Schwerin Springer hatte das Ende ostdeutscher Propaganda-Assistenten selbst in der Hand
Jüngst enthüllte Chatverläufe aus dem engsten Springer-Führungskreis legen eine verächtliche Sichtweise des Vorstandschefs Mathias Döpfner auf „die Ostdeutschen“ nahe. Dabei hätte es in der Macht des mächtigen Konzerns gelegen, zumindest der ostdeutschen Medienlandschaft eine andere Richtung zu geben.
Die von der Wochenzeitung „Die Zeit“ enthüllte flapsige Führungkommunikation der Springer-Oberen ist ein Armutszeugnis insbesondere für einen Medienkonzern, der sich immer als Bollwerk gegen kommunistische Propaganda verstand.
Zur Erinnerung: Springer-Blätter hatten bis 1989 die DDR grundsätzlich in Gänsefüßchen gesetzt, weil sie „weder deutsch noch demokratisch noch eine Republik“ sei. Ab 2. August, also wenige Wochen vor der Revolution, als der Exodus von DDR-Bürgern über Ungarn und die Botschaften in Prag und Warschau schon seinen Lauf nahm, hörte Springer überraschend damit auf.
Döpfner selbst bekannte 2019 in der „Welt am Sonntag“, die Abschaffung der „Tüttelchen“ sei ein „historischer Fehler und eine opportunistische Peinlichkeit in der Geschichte des Hauses Axel Springer“. Denn es war ein Kotau vor der DDR-Obrigkeit, um endlich wieder eigene Korrespondenten in der DDR akkreditiert zu bekommen. So ist es in der unternehmenseigenen Chronik nachzulesen.

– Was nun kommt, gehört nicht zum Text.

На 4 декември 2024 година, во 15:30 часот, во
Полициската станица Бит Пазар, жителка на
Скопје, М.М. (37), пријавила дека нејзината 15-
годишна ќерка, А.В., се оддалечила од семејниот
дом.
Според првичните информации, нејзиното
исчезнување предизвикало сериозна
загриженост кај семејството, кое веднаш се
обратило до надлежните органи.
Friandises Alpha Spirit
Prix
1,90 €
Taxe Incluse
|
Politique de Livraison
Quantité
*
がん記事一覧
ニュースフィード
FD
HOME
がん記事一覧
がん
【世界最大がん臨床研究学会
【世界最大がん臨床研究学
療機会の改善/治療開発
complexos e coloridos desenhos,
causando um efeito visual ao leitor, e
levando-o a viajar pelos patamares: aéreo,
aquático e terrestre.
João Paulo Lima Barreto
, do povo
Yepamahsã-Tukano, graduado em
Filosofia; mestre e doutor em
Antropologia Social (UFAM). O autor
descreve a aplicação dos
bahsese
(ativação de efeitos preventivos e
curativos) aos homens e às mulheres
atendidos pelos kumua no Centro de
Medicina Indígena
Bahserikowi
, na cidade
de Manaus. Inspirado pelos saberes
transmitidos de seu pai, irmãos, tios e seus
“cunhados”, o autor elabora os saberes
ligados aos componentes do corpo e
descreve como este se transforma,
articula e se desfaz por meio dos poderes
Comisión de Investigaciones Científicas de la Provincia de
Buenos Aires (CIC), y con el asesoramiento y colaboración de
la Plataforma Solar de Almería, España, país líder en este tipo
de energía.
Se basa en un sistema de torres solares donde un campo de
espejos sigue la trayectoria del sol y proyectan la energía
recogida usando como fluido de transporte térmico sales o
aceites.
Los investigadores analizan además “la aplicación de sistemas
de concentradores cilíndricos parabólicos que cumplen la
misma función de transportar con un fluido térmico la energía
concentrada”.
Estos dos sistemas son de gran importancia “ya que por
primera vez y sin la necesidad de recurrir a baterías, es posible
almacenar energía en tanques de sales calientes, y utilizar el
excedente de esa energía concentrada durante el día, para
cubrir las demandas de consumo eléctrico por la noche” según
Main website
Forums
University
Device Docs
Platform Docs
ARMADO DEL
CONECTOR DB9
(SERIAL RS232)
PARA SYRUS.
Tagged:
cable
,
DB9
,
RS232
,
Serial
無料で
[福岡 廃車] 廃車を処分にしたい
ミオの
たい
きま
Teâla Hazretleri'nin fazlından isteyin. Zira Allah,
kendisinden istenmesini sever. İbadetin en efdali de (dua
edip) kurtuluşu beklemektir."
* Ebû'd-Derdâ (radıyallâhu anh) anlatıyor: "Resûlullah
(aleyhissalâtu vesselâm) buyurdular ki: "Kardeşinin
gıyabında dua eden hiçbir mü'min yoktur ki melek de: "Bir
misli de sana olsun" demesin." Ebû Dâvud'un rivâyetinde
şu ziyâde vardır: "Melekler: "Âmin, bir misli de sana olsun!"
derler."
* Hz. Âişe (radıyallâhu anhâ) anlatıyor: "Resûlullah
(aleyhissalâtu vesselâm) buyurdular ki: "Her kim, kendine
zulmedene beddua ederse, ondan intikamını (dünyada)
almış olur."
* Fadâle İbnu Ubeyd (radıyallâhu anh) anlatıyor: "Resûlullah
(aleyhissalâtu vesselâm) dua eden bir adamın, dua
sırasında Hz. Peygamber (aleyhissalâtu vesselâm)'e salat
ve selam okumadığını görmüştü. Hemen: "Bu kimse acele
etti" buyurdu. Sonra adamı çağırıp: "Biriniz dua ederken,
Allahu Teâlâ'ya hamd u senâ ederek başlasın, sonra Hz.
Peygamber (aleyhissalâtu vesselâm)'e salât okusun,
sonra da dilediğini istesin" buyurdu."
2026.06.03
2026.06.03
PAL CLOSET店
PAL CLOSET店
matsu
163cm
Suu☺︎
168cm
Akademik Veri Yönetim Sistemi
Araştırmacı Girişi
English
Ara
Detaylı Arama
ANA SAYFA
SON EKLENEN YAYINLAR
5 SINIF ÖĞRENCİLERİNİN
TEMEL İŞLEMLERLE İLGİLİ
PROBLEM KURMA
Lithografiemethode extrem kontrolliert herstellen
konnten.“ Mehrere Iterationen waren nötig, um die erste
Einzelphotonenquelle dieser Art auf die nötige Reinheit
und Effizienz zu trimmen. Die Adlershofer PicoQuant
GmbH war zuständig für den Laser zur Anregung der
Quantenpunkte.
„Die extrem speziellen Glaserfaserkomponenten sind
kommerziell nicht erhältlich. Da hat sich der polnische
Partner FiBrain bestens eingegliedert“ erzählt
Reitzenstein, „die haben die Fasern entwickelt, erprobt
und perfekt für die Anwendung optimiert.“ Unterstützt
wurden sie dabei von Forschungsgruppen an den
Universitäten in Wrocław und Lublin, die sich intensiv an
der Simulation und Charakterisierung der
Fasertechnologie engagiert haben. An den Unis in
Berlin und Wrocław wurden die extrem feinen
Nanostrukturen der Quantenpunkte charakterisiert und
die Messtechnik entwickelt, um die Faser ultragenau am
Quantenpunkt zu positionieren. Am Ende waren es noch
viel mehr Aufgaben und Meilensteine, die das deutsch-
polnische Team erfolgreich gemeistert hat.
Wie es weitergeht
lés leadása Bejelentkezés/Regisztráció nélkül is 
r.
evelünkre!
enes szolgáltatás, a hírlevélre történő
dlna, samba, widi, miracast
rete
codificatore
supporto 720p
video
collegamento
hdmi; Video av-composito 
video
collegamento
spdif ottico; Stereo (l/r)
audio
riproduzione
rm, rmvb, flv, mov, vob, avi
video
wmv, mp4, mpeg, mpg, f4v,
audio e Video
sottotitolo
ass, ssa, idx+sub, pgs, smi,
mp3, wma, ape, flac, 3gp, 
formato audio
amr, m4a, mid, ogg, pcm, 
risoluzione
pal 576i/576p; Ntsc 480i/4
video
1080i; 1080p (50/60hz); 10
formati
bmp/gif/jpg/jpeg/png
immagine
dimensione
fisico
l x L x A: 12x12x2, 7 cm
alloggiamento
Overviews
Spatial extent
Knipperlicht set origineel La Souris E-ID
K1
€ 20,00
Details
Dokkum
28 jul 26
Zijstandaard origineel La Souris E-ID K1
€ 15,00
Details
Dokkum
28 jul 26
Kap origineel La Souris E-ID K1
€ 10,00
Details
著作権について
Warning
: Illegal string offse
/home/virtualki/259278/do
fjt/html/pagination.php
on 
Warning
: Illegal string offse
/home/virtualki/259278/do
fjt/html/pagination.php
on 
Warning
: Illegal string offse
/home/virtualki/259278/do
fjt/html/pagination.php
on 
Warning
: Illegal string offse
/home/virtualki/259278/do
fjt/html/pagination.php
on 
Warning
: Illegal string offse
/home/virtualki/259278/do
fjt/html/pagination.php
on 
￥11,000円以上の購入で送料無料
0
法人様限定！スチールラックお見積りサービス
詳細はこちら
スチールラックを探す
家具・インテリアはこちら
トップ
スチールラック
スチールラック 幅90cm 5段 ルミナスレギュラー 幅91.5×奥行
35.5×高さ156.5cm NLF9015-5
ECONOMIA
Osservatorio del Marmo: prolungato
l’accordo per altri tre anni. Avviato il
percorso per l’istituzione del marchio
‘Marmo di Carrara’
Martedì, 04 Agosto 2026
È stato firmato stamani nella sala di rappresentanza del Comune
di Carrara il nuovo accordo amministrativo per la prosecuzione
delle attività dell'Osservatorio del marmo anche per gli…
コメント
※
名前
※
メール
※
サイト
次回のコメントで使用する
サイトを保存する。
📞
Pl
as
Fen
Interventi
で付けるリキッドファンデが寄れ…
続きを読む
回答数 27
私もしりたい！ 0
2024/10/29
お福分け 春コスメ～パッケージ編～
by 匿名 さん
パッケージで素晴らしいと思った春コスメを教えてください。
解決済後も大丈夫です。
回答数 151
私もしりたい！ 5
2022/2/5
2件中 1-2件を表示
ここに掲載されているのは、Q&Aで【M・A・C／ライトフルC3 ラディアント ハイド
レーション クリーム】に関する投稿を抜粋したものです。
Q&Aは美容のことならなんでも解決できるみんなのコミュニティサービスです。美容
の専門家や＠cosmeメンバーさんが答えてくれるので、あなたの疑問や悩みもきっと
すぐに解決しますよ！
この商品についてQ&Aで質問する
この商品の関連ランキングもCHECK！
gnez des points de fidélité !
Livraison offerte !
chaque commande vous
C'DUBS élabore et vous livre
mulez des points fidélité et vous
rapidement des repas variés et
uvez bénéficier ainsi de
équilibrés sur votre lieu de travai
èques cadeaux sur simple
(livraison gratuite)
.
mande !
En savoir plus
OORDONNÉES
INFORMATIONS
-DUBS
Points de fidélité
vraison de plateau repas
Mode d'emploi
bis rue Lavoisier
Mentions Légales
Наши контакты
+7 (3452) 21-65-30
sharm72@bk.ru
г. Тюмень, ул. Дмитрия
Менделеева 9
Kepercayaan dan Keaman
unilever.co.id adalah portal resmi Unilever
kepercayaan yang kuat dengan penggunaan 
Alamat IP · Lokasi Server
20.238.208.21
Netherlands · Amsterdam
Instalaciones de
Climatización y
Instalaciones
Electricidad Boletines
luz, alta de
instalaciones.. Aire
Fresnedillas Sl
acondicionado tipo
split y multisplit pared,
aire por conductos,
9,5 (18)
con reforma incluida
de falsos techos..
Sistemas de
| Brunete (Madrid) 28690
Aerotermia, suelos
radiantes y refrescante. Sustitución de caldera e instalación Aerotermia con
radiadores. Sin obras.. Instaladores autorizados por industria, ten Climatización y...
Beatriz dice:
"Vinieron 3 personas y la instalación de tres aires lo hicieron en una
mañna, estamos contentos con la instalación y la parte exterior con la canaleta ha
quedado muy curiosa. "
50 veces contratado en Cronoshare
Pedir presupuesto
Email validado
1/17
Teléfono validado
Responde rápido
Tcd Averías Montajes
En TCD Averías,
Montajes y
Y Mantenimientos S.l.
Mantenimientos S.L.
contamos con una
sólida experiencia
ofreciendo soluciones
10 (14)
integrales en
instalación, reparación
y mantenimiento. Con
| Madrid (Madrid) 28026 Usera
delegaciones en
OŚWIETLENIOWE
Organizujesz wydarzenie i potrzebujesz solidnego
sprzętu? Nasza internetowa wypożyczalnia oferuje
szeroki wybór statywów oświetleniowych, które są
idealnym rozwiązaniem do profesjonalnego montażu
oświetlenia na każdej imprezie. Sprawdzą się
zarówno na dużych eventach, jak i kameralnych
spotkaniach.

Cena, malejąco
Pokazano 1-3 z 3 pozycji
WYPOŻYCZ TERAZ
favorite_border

Dieses Pharisäertum setzte sich allerdings nach dem Mauerfall fort: Bei der Privatisierung der ostdeutschen Presselandschaft verschenkte auch der Springerkonzern die historische Chance einer Demokratisierung. Die von der SED dominierte Zeitungslandschaft wies immerhin mit den wesentlich kleineren Blockparteizeitungen noch eine Nebenstruktur auf und mit zahlreichen Neugründungen aus der Revolutionszeit echte neue, freiheitliche publizistische Alternativen. Einer Umfrage des DDR-Nachrichtendienstes ADN zufolge gab es Anfang Februar 1990 bereits 16 Neuerscheinungen in der DDR, vier mit Unterstützung westdeutscher Investoren. Von basisdemokratischen Bürgergruppen, Parteien oder lokalen Bürgerinitiativen gegründet, gab es bis Juli 1990 rund 100 solcher Neugründungen.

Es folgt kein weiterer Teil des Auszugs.